23 avril 15
Mon cher Coco,
Je suis bien confus
d’avoir dû t’envoyer un mot extra-bref tout à l’heure. Le vaguemestre a levé la
boîte 10 minutes avant l’heure habituelle. Cette fois-ci je m’y prends à
l’avance pour demain.
Tu vois que si je
t’écrivais les jours précédents c’est que j’avais le temps. Depuis dimanche
jusqu’à hier soir, je suis allé avec d’autres
à plusieurs heures d’ici évacuer des blessés sur des hauts plateaux qui
rappelaient Pierrefroide et ces beaux déserts derrière Gourdouze. Sur les
pentes peu ensoleillées il y avait 1 à 2 mètres de neige, coupés par un large
boyau pour les mulets d’approvisionnement, mais où un mulet chargé de litière
ne pourrait pas passer.
J’ai fait par là 3
voyages de 6 à 7 heures aller et retour, aller à vide et retour avec le
brancard chargé, à 4. Avec ça nous étions insuffisamment ravitaillés, mais on
s’en est tiré quand même. Malgré toute la tristesse de ma fonction je n’arrive
pas à oublier la beauté du paysage et malgré que Wilfred Monod m’engueule pour
ça, je n’y peux rien.
Mes habitudes de
campeur m’ont aussi beaucoup servi, car j’ai pu faire de la soupe chaude sur la
neige, qui nous a bien réconfortés.
Et toi, parlons de
toi, mon pauvre Coco, tu as dû passer par des moments affreux et malgré tout
l’intérêt que tu présentes aux médecins, j’aurais préféré que tu ne pousses pas
le zèle de la régénération jusqu’à changer toute ta peau.
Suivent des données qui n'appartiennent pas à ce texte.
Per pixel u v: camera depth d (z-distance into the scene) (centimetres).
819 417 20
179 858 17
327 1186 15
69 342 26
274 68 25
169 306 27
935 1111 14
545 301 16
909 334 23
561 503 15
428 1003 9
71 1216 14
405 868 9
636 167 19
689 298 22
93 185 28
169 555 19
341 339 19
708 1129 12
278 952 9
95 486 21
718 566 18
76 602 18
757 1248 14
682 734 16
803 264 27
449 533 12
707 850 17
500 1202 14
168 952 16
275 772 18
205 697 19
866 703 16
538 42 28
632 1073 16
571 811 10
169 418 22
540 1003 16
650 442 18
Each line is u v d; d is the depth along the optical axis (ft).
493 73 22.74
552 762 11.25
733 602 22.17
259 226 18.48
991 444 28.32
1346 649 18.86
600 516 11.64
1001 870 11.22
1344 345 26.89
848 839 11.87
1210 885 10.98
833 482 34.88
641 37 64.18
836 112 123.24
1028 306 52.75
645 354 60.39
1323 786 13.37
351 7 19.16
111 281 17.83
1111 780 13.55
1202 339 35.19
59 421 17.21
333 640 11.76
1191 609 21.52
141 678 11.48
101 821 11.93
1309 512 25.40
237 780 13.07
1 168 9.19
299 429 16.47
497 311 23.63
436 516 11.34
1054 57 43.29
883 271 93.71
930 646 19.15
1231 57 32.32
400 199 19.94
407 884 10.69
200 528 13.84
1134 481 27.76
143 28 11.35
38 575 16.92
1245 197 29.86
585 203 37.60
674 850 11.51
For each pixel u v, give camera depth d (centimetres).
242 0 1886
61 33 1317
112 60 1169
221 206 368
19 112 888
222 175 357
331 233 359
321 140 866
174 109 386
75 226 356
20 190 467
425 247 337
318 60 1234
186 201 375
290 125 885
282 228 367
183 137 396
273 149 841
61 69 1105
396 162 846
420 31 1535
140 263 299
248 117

Ma cousine qui te
voyait à Verdun me dit que tu reprends un aspect normal et que madame Médard
est repartie, après être venue te voir. Que tu as dû jouir de sa visite, mais
ça a dû t’être dur de la voir repartir. Tâche de redevenir le bon Coco que je
connais. Comment serons-nous après cette terrible bagarre ? Ça rend
misanthrope. On voudrait devenir anachorète dans la seule beauté du soir ou du
soleil. On aimerait ne plus jamais voir de souffrance ni de pleurs, se
rassasier de paix. J’ai horreur des orgues de barbarie religieux que se font
entendre et surtout imprimer un peu partout. Je voudrais rencontrer maintenant
l’Evangile pour la 1ère fois, et pas imprimé, manuscrit, presque
illisible, et s’y baigner en s’arrêtant à chaque mot. On nous use le système
avec les discours et les imprimés.
Grosse lettre de Jean [Jean
Lichtenstein] qui me raconte ses démêlés
avec ses « collegues» de la Faculté et avec sa santé chancelante. Malmer [?]
trépigne toujours au bord de la mer de
Nord.
Bon courage, mon bon
petit Coco, aidons-nous les uns les autres dans la tourmente.